**Brief**
Please retype the records that appear below, exactly and in full.

[Stored data entries]
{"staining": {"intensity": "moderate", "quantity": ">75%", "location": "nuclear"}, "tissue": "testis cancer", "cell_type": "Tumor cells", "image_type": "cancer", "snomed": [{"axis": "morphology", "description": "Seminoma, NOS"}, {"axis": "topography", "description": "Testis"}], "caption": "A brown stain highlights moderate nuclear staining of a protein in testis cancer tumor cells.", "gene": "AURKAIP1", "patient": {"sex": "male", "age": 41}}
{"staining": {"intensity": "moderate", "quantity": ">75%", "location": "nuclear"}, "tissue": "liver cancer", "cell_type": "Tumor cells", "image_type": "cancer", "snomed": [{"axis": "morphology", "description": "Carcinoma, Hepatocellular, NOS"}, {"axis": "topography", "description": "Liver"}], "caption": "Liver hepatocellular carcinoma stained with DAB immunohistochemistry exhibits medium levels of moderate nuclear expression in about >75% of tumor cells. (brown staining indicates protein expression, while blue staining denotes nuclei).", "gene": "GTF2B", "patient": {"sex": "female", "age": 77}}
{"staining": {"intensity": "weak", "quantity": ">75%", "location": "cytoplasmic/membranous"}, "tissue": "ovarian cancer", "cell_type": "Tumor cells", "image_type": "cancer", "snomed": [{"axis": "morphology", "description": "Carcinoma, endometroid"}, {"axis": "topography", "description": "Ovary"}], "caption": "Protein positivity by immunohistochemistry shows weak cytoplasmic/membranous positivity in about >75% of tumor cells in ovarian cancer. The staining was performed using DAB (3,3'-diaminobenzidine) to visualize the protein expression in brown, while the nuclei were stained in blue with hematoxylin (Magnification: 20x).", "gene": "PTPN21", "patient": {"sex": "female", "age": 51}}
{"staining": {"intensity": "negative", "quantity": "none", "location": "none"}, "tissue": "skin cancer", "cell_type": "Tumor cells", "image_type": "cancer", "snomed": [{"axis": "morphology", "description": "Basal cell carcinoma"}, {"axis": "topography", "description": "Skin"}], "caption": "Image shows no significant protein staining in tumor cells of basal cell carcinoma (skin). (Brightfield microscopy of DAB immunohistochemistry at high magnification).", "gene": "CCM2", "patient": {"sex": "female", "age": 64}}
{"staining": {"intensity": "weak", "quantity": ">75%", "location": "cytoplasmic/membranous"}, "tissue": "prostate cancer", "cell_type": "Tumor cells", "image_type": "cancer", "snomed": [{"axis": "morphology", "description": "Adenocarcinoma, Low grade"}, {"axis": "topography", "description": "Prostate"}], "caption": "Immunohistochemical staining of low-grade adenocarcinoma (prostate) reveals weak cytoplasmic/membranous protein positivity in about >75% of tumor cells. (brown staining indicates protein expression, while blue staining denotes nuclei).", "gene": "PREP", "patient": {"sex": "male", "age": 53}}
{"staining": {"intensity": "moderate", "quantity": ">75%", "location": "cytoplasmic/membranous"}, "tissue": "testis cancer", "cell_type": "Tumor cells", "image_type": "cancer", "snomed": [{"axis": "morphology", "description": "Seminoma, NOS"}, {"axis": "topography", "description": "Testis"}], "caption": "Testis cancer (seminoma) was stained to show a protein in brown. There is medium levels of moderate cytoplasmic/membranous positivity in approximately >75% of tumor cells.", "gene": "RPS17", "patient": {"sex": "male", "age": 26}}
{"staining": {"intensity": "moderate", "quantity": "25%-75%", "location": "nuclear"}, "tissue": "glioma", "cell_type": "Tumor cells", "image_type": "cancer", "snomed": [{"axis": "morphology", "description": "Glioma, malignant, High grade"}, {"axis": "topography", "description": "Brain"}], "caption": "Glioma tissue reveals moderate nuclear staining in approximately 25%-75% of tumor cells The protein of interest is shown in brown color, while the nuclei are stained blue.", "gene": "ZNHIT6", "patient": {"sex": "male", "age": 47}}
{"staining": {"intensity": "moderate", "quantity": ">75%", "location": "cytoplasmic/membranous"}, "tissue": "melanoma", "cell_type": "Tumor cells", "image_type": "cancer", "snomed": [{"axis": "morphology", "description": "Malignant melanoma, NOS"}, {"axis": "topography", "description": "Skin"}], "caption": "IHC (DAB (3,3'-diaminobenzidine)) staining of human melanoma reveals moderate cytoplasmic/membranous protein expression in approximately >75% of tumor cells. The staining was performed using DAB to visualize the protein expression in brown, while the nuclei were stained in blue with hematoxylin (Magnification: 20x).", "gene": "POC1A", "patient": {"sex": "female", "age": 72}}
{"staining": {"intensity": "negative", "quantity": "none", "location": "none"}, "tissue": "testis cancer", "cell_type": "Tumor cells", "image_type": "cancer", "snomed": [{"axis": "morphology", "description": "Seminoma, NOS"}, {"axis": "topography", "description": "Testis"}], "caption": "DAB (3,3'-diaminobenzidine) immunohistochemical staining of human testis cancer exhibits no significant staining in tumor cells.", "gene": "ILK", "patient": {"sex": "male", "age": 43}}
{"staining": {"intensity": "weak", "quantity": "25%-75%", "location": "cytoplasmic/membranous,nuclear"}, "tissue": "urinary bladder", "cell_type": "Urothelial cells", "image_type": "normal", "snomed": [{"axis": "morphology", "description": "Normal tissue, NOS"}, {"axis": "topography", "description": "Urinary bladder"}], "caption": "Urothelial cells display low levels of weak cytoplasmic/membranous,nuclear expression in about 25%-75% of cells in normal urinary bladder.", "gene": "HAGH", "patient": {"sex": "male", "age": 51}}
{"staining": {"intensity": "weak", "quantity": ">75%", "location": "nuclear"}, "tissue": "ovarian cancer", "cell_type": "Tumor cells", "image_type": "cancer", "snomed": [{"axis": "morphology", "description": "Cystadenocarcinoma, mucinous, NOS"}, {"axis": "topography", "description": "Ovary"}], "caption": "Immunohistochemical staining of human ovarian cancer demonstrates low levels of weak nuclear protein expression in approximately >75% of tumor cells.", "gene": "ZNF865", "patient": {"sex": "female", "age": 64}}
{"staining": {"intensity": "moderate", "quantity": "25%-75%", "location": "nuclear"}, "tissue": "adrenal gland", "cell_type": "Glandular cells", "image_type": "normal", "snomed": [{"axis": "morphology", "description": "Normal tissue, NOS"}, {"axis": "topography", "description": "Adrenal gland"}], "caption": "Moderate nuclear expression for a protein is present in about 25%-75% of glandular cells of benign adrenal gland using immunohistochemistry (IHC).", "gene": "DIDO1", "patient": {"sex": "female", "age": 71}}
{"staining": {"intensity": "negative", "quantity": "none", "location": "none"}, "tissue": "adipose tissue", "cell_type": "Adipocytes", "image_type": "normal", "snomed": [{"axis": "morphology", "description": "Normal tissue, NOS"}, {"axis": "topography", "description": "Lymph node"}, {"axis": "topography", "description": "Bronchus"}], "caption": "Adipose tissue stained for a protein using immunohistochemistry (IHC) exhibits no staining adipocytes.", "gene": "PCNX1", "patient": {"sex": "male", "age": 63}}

**Answer space**
{"staining": {"intensity": "moderate", "quantity": ">75%", "location": "nuclear"}, "tissue": "testis cancer", "cell_type": "Tumor cells", "image_type": "cancer", "snomed": [{"axis": "morphology", "description": "Seminoma, NOS"}, {"axis": "topography", "description": "Testis"}], "caption": "A brown stain highlights moderate nuclear staining of a protein in testis cancer tumor cells.", "gene": "AURKAIP1", "patient": {"sex": "male", "age": 41}}
{"staining": {"intensity": "moderate", "quantity": ">75%", "location": "nuclear"}, "tissue": "liver cancer", "cell_type": "Tumor cells", "image_type": "cancer", "snomed": [{"axis": "morphology", "description": "Carcinoma, Hepatocellular, NOS"}, {"axis": "topography", "description": "Liver"}], "caption": "Liver hepatocellular carcinoma stained with DAB immunohistochemistry exhibits medium levels of moderate nuclear expression in about >75% of tumor cells. (brown staining indicates protein expression, while blue staining denotes nuclei).", "gene": "GTF2B", "patient": {"sex": "female", "age": 77}}
{"staining": {"intensity": "weak", "quantity": ">75%", "location": "cytoplasmic/membranous"}, "tissue": "ovarian cancer", "cell_type": "Tumor cells", "image_type": "cancer", "snomed": [{"axis": "morphology", "description": "Carcinoma, endometroid"}, {"axis": "topography", "description": "Ovary"}], "caption": "Protein positivity by immunohistochemistry shows weak cytoplasmic/membranous positivity in about >75% of tumor cells in ovarian cancer. The staining was performed using DAB (3,3'-diaminobenzidine) to visualize the protein expression in brown, while the nuclei were stained in blue with hematoxylin (Magnification: 20x).", "gene": "PTPN21", "patient": {"sex": "female", "age": 51}}
{"staining": {"intensity": "negative", "quantity": "none", "location": "none"}, "tissue": "skin cancer", "cell_type": "Tumor cells", "image_type": "cancer", "snomed": [{"axis": "morphology", "description": "Basal cell carcinoma"}, {"axis": "topography", "description": "Skin"}], "caption": "Image shows no significant protein staining in tumor cells of basal cell carcinoma (skin). (Brightfield microscopy of DAB immunohistochemistry at high magnification).", "gene": "CCM2", "patient": {"sex": "female", "age": 64}}
{"staining": {"intensity": "weak", "quantity": ">75%", "location": "cytoplasmic/membranous"}, "tissue": "prostate cancer", "cell_type": "Tumor cells", "image_type": "cancer", "snomed": [{"axis": "morphology", "description": "Adenocarcinoma, Low grade"}, {"axis": "topography", "description": "Prostate"}], "caption": "Immunohistochemical staining of low-grade adenocarcinoma (prostate) reveals weak cytoplasmic/membranous protein positivity in about >75% of tumor cells. (brown staining indicates protein expression, while blue staining denotes nuclei).", "gene": "PREP", "patient": {"sex": "male", "age": 53}}
{"staining": {"intensity": "moderate", "quantity": ">75%", "location": "cytoplasmic/membranous"}, "tissue": "testis cancer", "cell_type": "Tumor cells", "image_type": "cancer", "snomed": [{"axis": "morphology", "description": "Seminoma, NOS"}, {"axis": "topography", "description": "Testis"}], "caption": "Testis cancer (seminoma) was stained to show a protein in brown. There is medium levels of moderate cytoplasmic/membranous positivity in approximately >75% of tumor cells.", "gene": "RPS17", "patient": {"sex": "male", "age": 26}}
{"staining": {"intensity": "moderate", "quantity": "25%-75%", "location": "nuclear"}, "tissue": "glioma", "cell_type": "Tumor cells", "image_type": "cancer", "snomed": [{"axis": "morphology", "description": "Glioma, malignant, High grade"}, {"axis": "topography", "description": "Brain"}], "caption": "Glioma tissue reveals moderate nuclear staining in approximately 25%-75% of tumor cells The protein of interest is shown in brown color, while the nuclei are stained blue.", "gene": "ZNHIT6", "patient": {"sex": "male", "age": 47}}
{"staining": {"intensity": "moderate", "quantity": ">75%", "location": "cytoplasmic/membranous"}, "tissue": "melanoma", "cell_type": "Tumor cells", "image_type": "cancer", "snomed": [{"axis": "morphology", "description": "Malignant melanoma, NOS"}, {"axis": "topography", "description": "Skin"}], "caption": "IHC (DAB (3,3'-diaminobenzidine)) staining of human melanoma reveals moderate cytoplasmic/membranous protein expression in approximately >75% of tumor cells. The staining was performed using DAB to visualize the protein expression in brown, while the nuclei were stained in blue with hematoxylin (Magnification: 20x).", "gene": "POC1A", "patient": {"sex": "female", "age": 72}}
{"staining": {"intensity": "negative", "quantity": "none", "location": "none"}, "tissue": "testis cancer", "cell_type": "Tumor cells", "image_type": "cancer", "snomed": [{"axis": "morphology", "description": "Seminoma, NOS"}, {"axis": "topography", "description": "Testis"}], "caption": "DAB (3,3'-diaminobenzidine) immunohistochemical staining of human testis cancer exhibits no significant staining in tumor cells.", "gene": "ILK", "patient": {"sex": "male", "age": 43}}
{"staining": {"intensity": "weak", "quantity": "25%-75%", "location": "cytoplasmic/membranous,nuclear"}, "tissue": "urinary bladder", "cell_type": "Urothelial cells", "image_type": "normal", "snomed": [{"axis": "morphology", "description": "Normal tissue, NOS"}, {"axis": "topography", "description": "Urinary bladder"}], "caption": "Urothelial cells display low levels of weak cytoplasmic/membranous,nuclear expression in about 25%-75% of cells in normal urinary bladder.", "gene": "HAGH", "patient": {"sex": "male", "age": 51}}
{"staining": {"intensity": "weak", "quantity": ">75%", "location": "nuclear"}, "tissue": "ovarian cancer", "cell_type": "Tumor cells", "image_type": "cancer", "snomed": [{"axis": "morphology", "description": "Cystadenocarcinoma, mucinous, NOS"}, {"axis": "topography", "description": "Ovary"}], "caption": "Immunohistochemical staining of human ovarian cancer demonstrates low levels of weak nuclear protein expression in approximately >75% of tumor cells.", "gene": "ZNF865", "patient": {"sex": "female", "age": 64}}
{"staining": {"intensity": "moderate", "quantity": "25%-75%", "location": "nuclear"}, "tissue": "adrenal gland", "cell_type": "Glandular cells", "image_type": "normal", "snomed": [{"axis": "morphology", "description": "Normal tissue, NOS"}, {"axis": "topography", "description": "Adrenal gland"}], "caption": "Moderate nuclear expression for a protein is present in about 25%-75% of glandular cells of benign adrenal gland using immunohistochemistry (IHC).", "gene": "DIDO1", "patient": {"sex": "female", "age": 71}}
{"staining": {"intensity": "negative", "quantity": "none", "location": "none"}, "tissue": "adipose tissue", "cell_type": "Adipocytes", "image_type": "normal", "snomed": [{"axis": "morphology", "description": "Normal tissue, NOS"}, {"axis": "topography", "description": "Lymph node"}, {"axis": "topography", "description": "Bronchus"}], "caption": "Adipose tissue stained for a protein using immunohistochemistry (IHC) exhibits no staining adipocytes.", "gene": "PCNX1", "patient": {"sex": "male", "age": 63}}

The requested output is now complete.